J. Hans Lehmann, who fled Nazi Germany in the 1930s and went on to serve as a faculty member and regent at the University of Washington, died March 31, 1996. He was 84 when he died of heart failure at his Ballard home.
Lehmann, who lost most of his family in the Holocaust, was described by his friends as a Renaissance man, equally adept making a house call or discussing Mozart. A Seattle cardiologist for more than 40 years, he was a major force in the local arts and music scene.
“He was a man of immense breadth and depth,” said his close friend, UW President Emeritus William P. Gerberding. “He was brilliant.”
Lehmann played a vital role in encouraging Seattle physicians to accept the UW’s decision to build a medical school in the 1940s, Gerberding said, and worked behind the scenes to help save the UW humanities and arts departments from major budget cuts in the early 1980s. He argued that proposed cuts in those areas would have hurt “all the features that make us distinguished,” he said in 1981. “If they are eliminated, we might as well call ourselves Ballard Community College.”
It was no idle talk, either. Lehmann was a man who put his money where his mouth was, donating $250,000 to help fund the Robert A. Bruce Chair in Cardiology in the UW School of Medicine and another $250,000 to create the Hans and Thelma Lehmann Professorship in Music.

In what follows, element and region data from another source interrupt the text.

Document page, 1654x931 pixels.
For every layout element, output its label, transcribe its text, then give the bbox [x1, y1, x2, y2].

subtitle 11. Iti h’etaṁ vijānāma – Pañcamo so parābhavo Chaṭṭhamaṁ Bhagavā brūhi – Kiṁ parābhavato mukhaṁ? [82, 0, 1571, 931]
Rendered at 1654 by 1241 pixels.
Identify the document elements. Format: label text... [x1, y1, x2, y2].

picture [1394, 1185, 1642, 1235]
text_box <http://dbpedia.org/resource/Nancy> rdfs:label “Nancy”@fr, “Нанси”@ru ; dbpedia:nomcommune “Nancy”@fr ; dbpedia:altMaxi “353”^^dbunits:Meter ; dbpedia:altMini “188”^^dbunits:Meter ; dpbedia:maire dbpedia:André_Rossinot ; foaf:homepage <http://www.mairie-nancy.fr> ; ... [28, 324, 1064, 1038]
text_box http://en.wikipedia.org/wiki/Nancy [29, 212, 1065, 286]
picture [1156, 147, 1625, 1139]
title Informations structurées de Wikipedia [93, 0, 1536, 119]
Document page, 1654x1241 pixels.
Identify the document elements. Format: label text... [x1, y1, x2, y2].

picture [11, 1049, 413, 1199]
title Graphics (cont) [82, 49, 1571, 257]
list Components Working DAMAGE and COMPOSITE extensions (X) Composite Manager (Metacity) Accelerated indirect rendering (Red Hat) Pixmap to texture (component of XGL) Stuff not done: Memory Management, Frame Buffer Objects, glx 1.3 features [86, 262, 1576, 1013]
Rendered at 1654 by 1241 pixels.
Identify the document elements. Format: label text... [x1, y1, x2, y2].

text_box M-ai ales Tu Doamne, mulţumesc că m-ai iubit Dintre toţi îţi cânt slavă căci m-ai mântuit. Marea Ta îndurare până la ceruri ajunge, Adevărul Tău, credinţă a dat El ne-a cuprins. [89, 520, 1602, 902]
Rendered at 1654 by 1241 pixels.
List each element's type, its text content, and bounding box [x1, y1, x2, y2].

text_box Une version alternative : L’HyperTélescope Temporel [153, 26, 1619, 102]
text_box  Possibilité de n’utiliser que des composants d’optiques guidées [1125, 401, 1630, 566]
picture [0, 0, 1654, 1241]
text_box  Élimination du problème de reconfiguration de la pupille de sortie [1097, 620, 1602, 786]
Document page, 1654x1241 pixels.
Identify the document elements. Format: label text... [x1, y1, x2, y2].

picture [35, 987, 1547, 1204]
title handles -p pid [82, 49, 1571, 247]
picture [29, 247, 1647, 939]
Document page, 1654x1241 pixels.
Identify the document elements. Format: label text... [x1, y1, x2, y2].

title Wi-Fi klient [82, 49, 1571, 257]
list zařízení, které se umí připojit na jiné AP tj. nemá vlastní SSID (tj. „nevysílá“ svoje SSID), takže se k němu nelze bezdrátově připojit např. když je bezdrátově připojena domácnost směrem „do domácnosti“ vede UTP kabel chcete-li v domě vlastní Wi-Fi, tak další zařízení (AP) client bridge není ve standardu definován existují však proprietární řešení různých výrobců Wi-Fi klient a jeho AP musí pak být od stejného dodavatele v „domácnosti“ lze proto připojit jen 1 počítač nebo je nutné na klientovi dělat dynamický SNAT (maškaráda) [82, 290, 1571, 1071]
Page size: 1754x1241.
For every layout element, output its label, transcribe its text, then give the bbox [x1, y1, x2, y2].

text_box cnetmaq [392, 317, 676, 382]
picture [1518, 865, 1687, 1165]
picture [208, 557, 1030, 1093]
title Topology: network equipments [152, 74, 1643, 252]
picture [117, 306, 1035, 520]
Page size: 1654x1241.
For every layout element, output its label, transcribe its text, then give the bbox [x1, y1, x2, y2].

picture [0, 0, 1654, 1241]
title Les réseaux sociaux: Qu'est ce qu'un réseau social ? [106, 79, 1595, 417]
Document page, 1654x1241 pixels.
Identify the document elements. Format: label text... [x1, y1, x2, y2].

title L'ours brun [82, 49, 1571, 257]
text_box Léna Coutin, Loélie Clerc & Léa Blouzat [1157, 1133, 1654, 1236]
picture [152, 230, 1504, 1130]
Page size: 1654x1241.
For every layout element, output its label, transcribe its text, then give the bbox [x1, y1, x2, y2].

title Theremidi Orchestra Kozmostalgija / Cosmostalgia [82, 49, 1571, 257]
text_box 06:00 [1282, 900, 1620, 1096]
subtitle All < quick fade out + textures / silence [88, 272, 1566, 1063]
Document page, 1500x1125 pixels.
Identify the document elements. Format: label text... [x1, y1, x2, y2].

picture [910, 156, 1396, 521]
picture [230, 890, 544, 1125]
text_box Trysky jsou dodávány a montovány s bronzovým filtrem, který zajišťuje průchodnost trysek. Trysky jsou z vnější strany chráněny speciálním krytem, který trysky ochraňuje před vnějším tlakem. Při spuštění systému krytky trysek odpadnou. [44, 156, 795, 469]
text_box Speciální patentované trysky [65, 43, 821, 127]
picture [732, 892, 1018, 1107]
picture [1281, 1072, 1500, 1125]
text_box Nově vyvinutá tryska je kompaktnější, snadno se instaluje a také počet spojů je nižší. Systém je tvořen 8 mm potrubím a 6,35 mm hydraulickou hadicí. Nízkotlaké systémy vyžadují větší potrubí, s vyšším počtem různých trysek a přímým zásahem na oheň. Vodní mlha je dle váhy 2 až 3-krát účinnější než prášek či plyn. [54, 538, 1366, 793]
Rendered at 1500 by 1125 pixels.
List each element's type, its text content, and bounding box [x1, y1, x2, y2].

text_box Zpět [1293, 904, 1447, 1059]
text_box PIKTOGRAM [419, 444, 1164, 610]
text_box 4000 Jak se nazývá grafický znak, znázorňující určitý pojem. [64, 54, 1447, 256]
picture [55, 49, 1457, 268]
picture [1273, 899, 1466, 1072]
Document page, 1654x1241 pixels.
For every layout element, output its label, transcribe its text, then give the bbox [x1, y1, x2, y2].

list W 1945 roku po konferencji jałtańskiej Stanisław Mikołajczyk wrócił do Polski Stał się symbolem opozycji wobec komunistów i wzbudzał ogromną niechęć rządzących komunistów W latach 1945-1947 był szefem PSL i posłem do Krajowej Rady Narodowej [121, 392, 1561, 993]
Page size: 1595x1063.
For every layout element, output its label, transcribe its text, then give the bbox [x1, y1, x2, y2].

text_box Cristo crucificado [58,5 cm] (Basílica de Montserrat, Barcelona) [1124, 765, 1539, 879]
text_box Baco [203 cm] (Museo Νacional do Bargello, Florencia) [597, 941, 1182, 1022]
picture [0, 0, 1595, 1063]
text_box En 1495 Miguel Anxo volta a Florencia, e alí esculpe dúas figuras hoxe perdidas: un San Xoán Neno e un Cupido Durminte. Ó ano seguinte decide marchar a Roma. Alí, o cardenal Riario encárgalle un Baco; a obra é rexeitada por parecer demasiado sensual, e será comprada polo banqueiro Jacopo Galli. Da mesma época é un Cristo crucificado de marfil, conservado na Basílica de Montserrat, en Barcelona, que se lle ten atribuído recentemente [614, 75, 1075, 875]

Born to a farm family in the northern Germany town of Barsinghausen, he fled Nazi Germany at the age of 24 and finished his schooling in medicine in Italy before coming to the United States, eventually landing in Seattle. He met his wife, Thelma Gerstman, in Seattle and the two were married in 1942. They had two sons.
A physician specializing in internal medicine and cardiology, he joined the clinical faculty of the School of Medicine in 1950. He spoke several languages and wrote two books—one on his experience emigrating from Germany, another on Seattle’s cultural evolution.
“His brain was going a mile a minute,” says close friend Milton Katims. “In fact, it was going so fast he couldn’t get the words out to keep up. They weren’t always in synch.”
He also helped found the Seattle Opera Association and the Pacific Northwest Ballet Association, and served on the boards of many other organizations. He was appointed as a regent in 1977 by Gov. Dixy Lee Ray and served until 1983.
An avid mountain skier and mountaineer—”I climbed every mountain in the state of Washington, practically,” he said in 1983—he worked all over the world, serving on the hospital ship S.S. Hope, and teaching medicine in Africa, South America and Asia. He also supported the UW’s affiliation with a Saudi Arabian medical university in the early 1980s.